Spearmans Rank Problem


txhughes
07-08-2007, 06:19 PM
Hi, I am trying to calculate the rank coefficient between two data sets and have used the spear subroutine for Fortran 77 (and all other required subroutines; betai, crank, erfcc, and sort2). Upon testing, I discovered that the rs value never falls below 0.96 with 0. probabilities, even for datasets which obviously have no correlation or strong anticorrelation. I have double checked over the typing of the subroutines and the values passed to the subroutine but cannot locate an error.

Can anyone point me in the right direction as to where the cause of the problem might lie? Or any suggestions for solutions?

Any help would be greatly appreciated!

Regards, Tom

txhughes
07-21-2007, 04:58 AM
I have found the problem: the method used in calculating Spearman's rank is wrong.
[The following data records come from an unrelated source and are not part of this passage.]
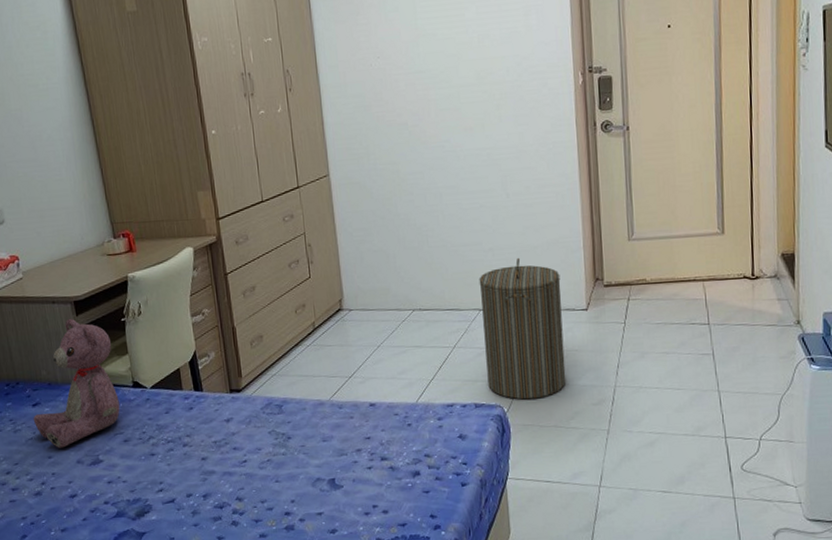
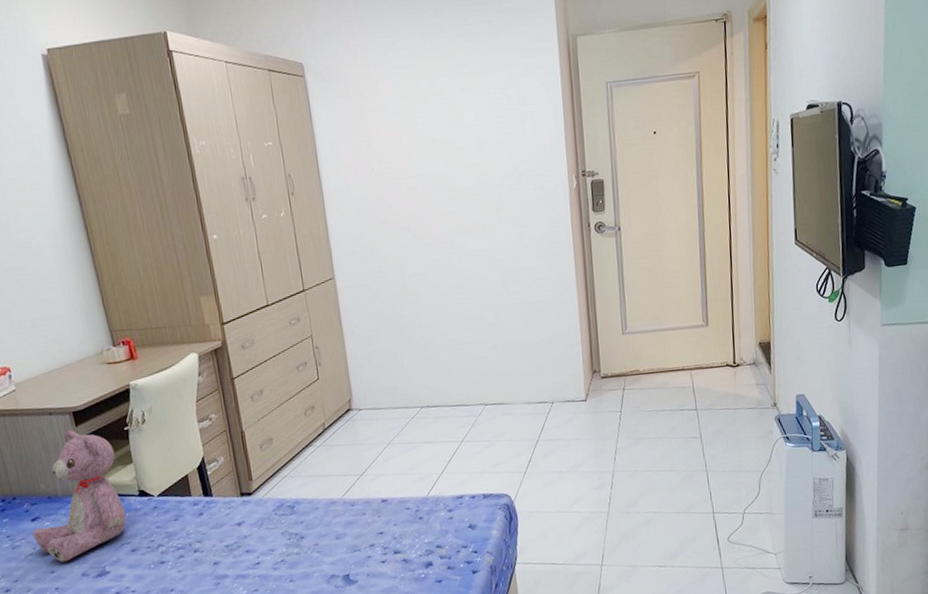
laundry hamper: present [478,257,566,400] -> none [483,353,569,489]

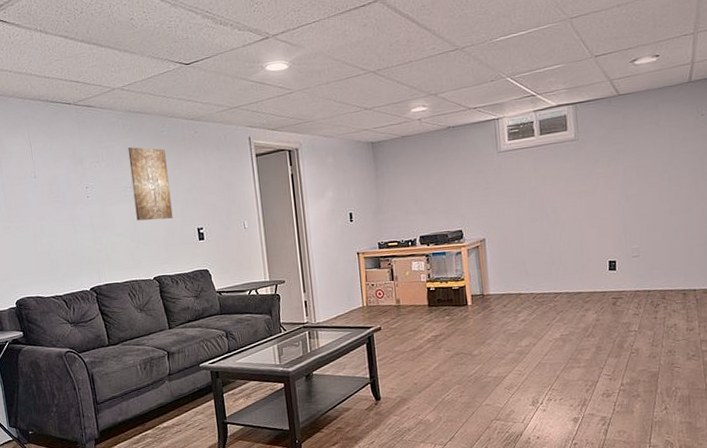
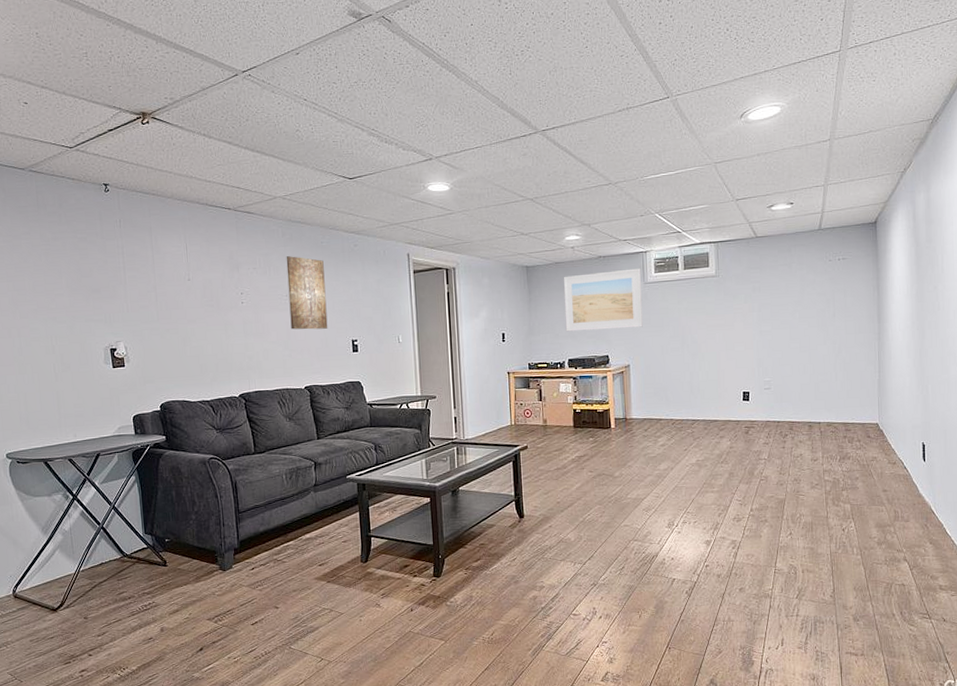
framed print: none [410,136,498,208] -> present [563,268,643,332]

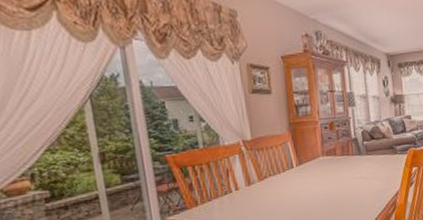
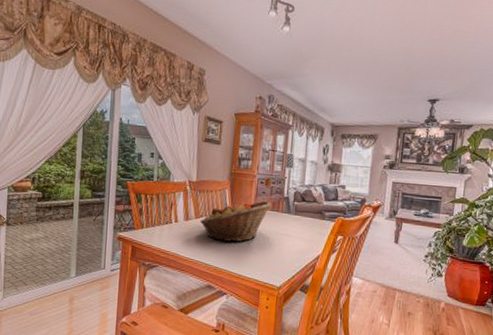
fruit basket: none [265,146,341,200] -> present [200,201,272,242]

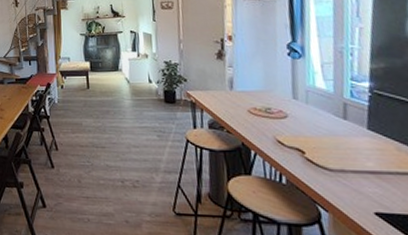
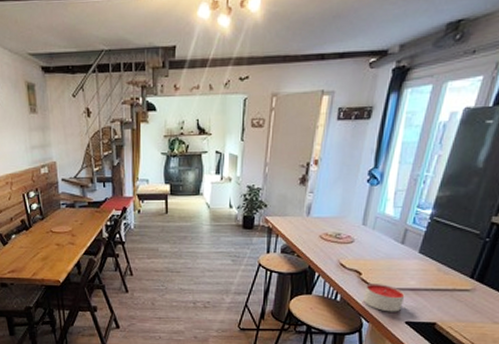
candle: none [313,164,366,200] -> present [363,284,405,312]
Rather than calculating the difference of the ranks from the ranked unsorted data, the subroutine calculates the difference of the ranks from the sorted data, i.e. the value of rs is always near 1.0 because the difference between the sorted ranks is very small, so the subroutine returns a strong positive correlation. This also explains why test dataset with known negative correlation or no correlation generated the same result as datasets with known positive correlation.

To rectify this problem, the subroutine needs to take the ranks based on sorting the data and then reassign these ranks to the unsorted data array. The unsorted data can then be compared to the sorted data, so when two elements in the data array are equal, the rank based on the sorted data can be reassigned to the position of the unsorted data element.

I have changed the routine to use the correct method and it is working fine now (all datases of known correlations generate the expected results). I hope I have explained this correctly and that it may help someone trying to use these routines in the future.

Tom

Bill Press
07-21-2007, 01:46 PM
Hello, Tom.
We can't reproduce this bug. The routine sort2 definitely moves the elements in the two arrays in lockstep as pairs, so the difference of ranks is the correct one. It sounds like you are somehow using a wrong sorting routine, not sort2, or perhaps there is some other bug in your code.
Cheers,
Bill P.